The answer starts with the stakeholders in this process. Ultimately, Kenyans are the stakeholders, but into what sectors are they divided? Have we developed sufficiently over the past 40 years to ignore the tribal considerations on which the 1963 Constitution was negotiated? Our words say we have, but our actions are an emphatic “No!”.

When we sent delegates to the National Constitutional Conference, we selected them on sectarian interests that were not tribal. The Constitution of Kenya Review Act provides that for broad-based representation of all sections of society at the conference. But within a week of delegates assembling at the conference, they had coalesced into tribal groupings. We begun to hear of delegates from Mount Kenya, Nyanza, Western and so on. This raises the question whether we are adequately addressing the disagreements arising in the Bomas Conference or not.

At the Lancaster Conference, there were no pretentions about tribal allegiances. Our founding fathers went there as tribal leaders. They expressed their tribal ambitions and tribal fears. They argued, shouted at each other and almost caused us to go to Civil War. As the dust settled, they agreed and came home with a constitution. They continued to negotiate, agree and amend the Constitution to reflect the agreements.

The basic structure of our Constitution today is a reflection of the growing agreement among different tribal communities. When Ronald Ngala and ex-President Moi led their fellow KADU politicians in crossing the floor and joining KANU, when the tribal leaders in the Senate agreed to dissolve it and form one House, they were saying that they no longer feared each other and could work towards a unified system.
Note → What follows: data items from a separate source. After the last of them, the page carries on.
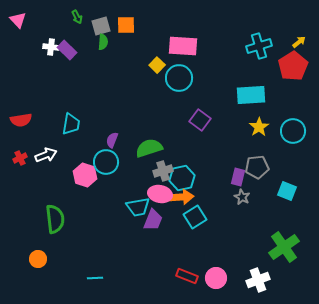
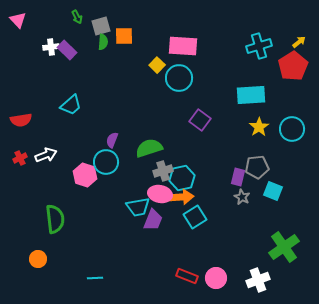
orange square at (126, 25): moved 2 px left, 11 px down
white cross at (51, 47): rotated 14 degrees counterclockwise
cyan trapezoid at (71, 124): moved 19 px up; rotated 40 degrees clockwise
cyan circle at (293, 131): moved 1 px left, 2 px up
cyan square at (287, 191): moved 14 px left
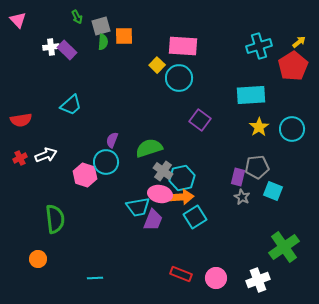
gray cross at (163, 171): rotated 36 degrees counterclockwise
red rectangle at (187, 276): moved 6 px left, 2 px up
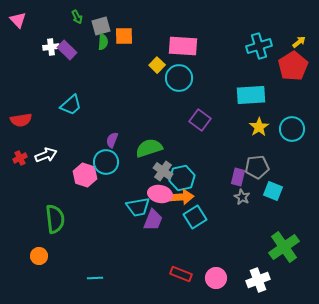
orange circle at (38, 259): moved 1 px right, 3 px up
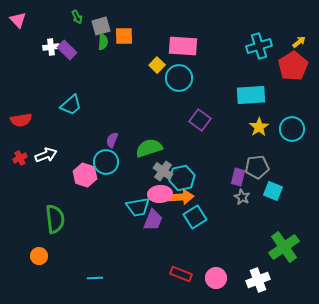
pink ellipse at (160, 194): rotated 15 degrees counterclockwise
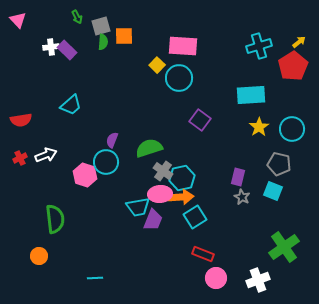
gray pentagon at (257, 167): moved 22 px right, 3 px up; rotated 20 degrees clockwise
red rectangle at (181, 274): moved 22 px right, 20 px up
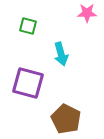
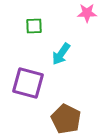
green square: moved 6 px right; rotated 18 degrees counterclockwise
cyan arrow: rotated 50 degrees clockwise
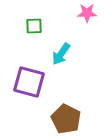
purple square: moved 1 px right, 1 px up
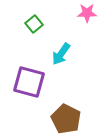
green square: moved 2 px up; rotated 36 degrees counterclockwise
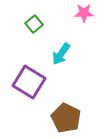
pink star: moved 3 px left
purple square: rotated 16 degrees clockwise
brown pentagon: moved 1 px up
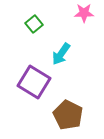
purple square: moved 5 px right
brown pentagon: moved 2 px right, 3 px up
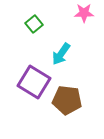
brown pentagon: moved 1 px left, 15 px up; rotated 20 degrees counterclockwise
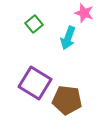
pink star: rotated 18 degrees clockwise
cyan arrow: moved 7 px right, 16 px up; rotated 15 degrees counterclockwise
purple square: moved 1 px right, 1 px down
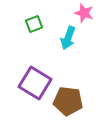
green square: rotated 18 degrees clockwise
brown pentagon: moved 1 px right, 1 px down
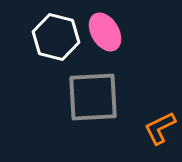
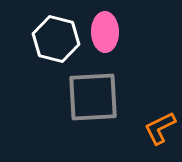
pink ellipse: rotated 30 degrees clockwise
white hexagon: moved 2 px down
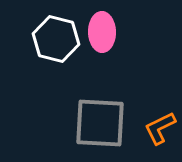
pink ellipse: moved 3 px left
gray square: moved 7 px right, 26 px down; rotated 6 degrees clockwise
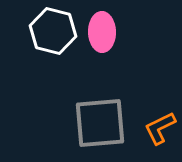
white hexagon: moved 3 px left, 8 px up
gray square: rotated 8 degrees counterclockwise
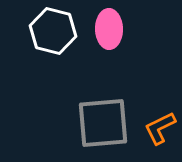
pink ellipse: moved 7 px right, 3 px up
gray square: moved 3 px right
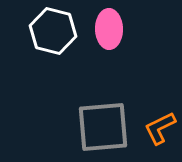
gray square: moved 4 px down
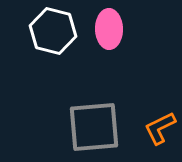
gray square: moved 9 px left
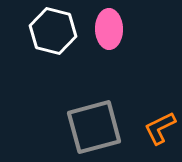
gray square: rotated 10 degrees counterclockwise
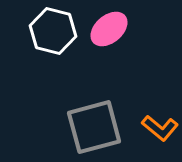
pink ellipse: rotated 51 degrees clockwise
orange L-shape: rotated 114 degrees counterclockwise
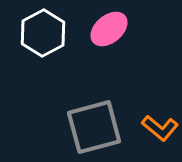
white hexagon: moved 10 px left, 2 px down; rotated 18 degrees clockwise
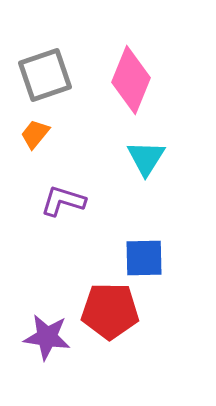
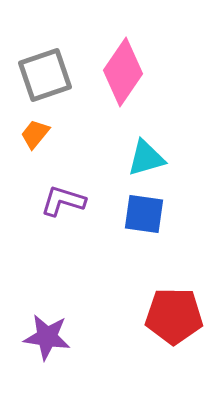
pink diamond: moved 8 px left, 8 px up; rotated 12 degrees clockwise
cyan triangle: rotated 42 degrees clockwise
blue square: moved 44 px up; rotated 9 degrees clockwise
red pentagon: moved 64 px right, 5 px down
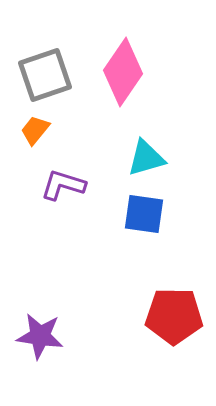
orange trapezoid: moved 4 px up
purple L-shape: moved 16 px up
purple star: moved 7 px left, 1 px up
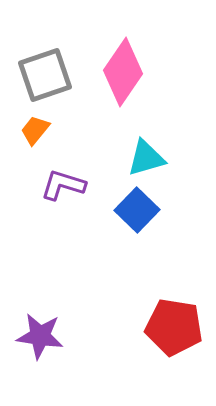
blue square: moved 7 px left, 4 px up; rotated 36 degrees clockwise
red pentagon: moved 11 px down; rotated 8 degrees clockwise
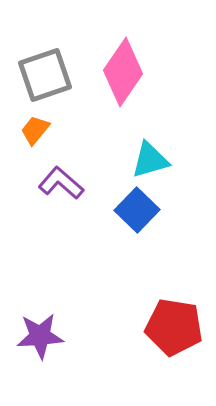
cyan triangle: moved 4 px right, 2 px down
purple L-shape: moved 2 px left, 2 px up; rotated 24 degrees clockwise
purple star: rotated 12 degrees counterclockwise
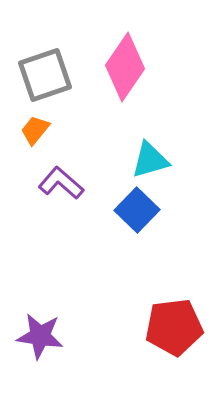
pink diamond: moved 2 px right, 5 px up
red pentagon: rotated 16 degrees counterclockwise
purple star: rotated 12 degrees clockwise
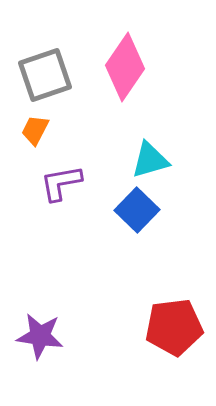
orange trapezoid: rotated 12 degrees counterclockwise
purple L-shape: rotated 51 degrees counterclockwise
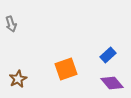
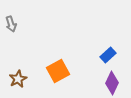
orange square: moved 8 px left, 2 px down; rotated 10 degrees counterclockwise
purple diamond: rotated 65 degrees clockwise
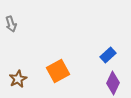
purple diamond: moved 1 px right
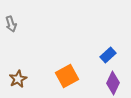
orange square: moved 9 px right, 5 px down
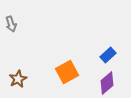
orange square: moved 4 px up
purple diamond: moved 6 px left; rotated 25 degrees clockwise
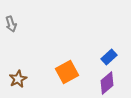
blue rectangle: moved 1 px right, 2 px down
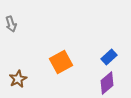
orange square: moved 6 px left, 10 px up
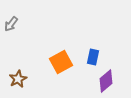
gray arrow: rotated 56 degrees clockwise
blue rectangle: moved 16 px left; rotated 35 degrees counterclockwise
purple diamond: moved 1 px left, 2 px up
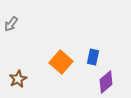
orange square: rotated 20 degrees counterclockwise
purple diamond: moved 1 px down
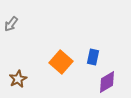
purple diamond: moved 1 px right; rotated 10 degrees clockwise
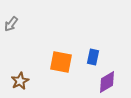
orange square: rotated 30 degrees counterclockwise
brown star: moved 2 px right, 2 px down
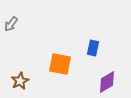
blue rectangle: moved 9 px up
orange square: moved 1 px left, 2 px down
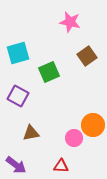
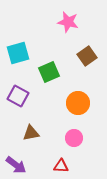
pink star: moved 2 px left
orange circle: moved 15 px left, 22 px up
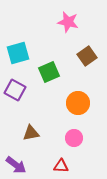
purple square: moved 3 px left, 6 px up
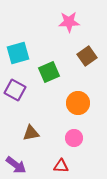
pink star: moved 1 px right; rotated 15 degrees counterclockwise
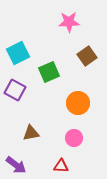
cyan square: rotated 10 degrees counterclockwise
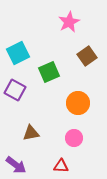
pink star: rotated 25 degrees counterclockwise
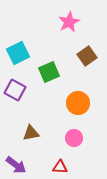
red triangle: moved 1 px left, 1 px down
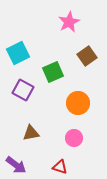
green square: moved 4 px right
purple square: moved 8 px right
red triangle: rotated 14 degrees clockwise
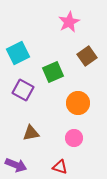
purple arrow: rotated 15 degrees counterclockwise
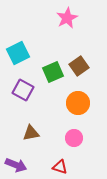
pink star: moved 2 px left, 4 px up
brown square: moved 8 px left, 10 px down
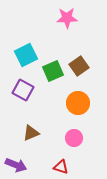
pink star: rotated 25 degrees clockwise
cyan square: moved 8 px right, 2 px down
green square: moved 1 px up
brown triangle: rotated 12 degrees counterclockwise
red triangle: moved 1 px right
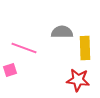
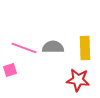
gray semicircle: moved 9 px left, 15 px down
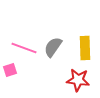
gray semicircle: rotated 55 degrees counterclockwise
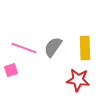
pink square: moved 1 px right
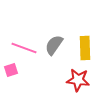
gray semicircle: moved 1 px right, 2 px up
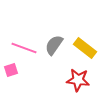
yellow rectangle: rotated 50 degrees counterclockwise
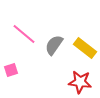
pink line: moved 14 px up; rotated 20 degrees clockwise
red star: moved 2 px right, 2 px down
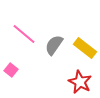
pink square: rotated 32 degrees counterclockwise
red star: rotated 20 degrees clockwise
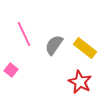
pink line: rotated 25 degrees clockwise
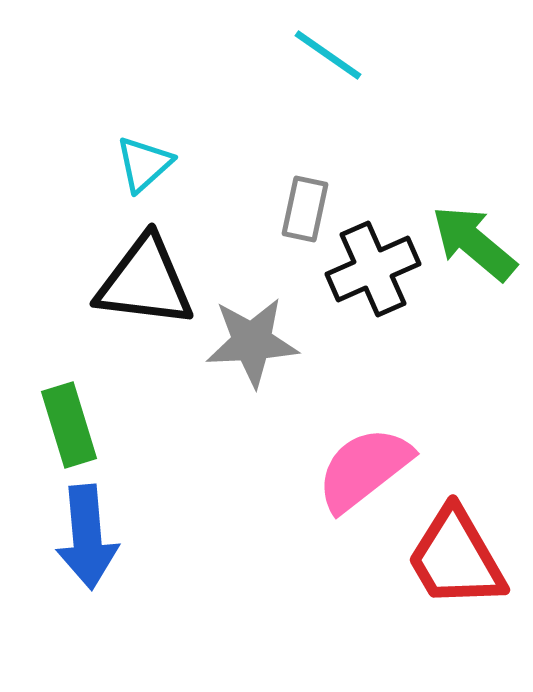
There is nothing wrong with tribal interests if is agreed that they form the basis of deliberations. But if Kenyans did not submit their views on the Constitution based on their tribes, only chaos can result when delegates are guided by tribal interests.

The silent pursuit of tribal interests is complicated by attempts to reverse the clock and try to renegotiate the 1963 agreements. When, for instance, we try to remove the Khadi’s courts from the Constitution, we are essentially trying to renegotiate a 1963 tribal agreement with an Arab minority. We are doing so in disregard of the how and why of the agreement. Similar circumstances surround many of constitutional provisions. These range from Maasai and European land rights to citizenship and the creation, and eventual abolition, of both the Senate and the position of Prime Minister. Consensus on most of these provisions was obtained through intense heat and acrimony, compromise and, in some cases, conquest. We we risk similar experiences in our attempt to renegotiate them.

A good measure of the blame for this result must be borne by the Constitution Review Commission, which opened up old wounds. Tribal passions that threatened to tear us apart in 1963 have been excited. While we should be striving to strengthen the tribal bonds that were created in 1963, we are untying them with the uncertain hope of weaving new thread to bind them together again.

Politicians share the blame for it is around them that the delegates at the Bomas Conference have coalesced into tribal groupings. It is they who are manipulating the constitutional review, not to promote a unified nation, but to obtain a weapon in the struggle for power. But it is on all Kenyans that the future of this country rests.

There are two choices. We could improve on our forefathers’ inadequacies and build a more unified nation for our children; or we could seek short-lived political advantage and bequeath to our children a more divided and warring nation.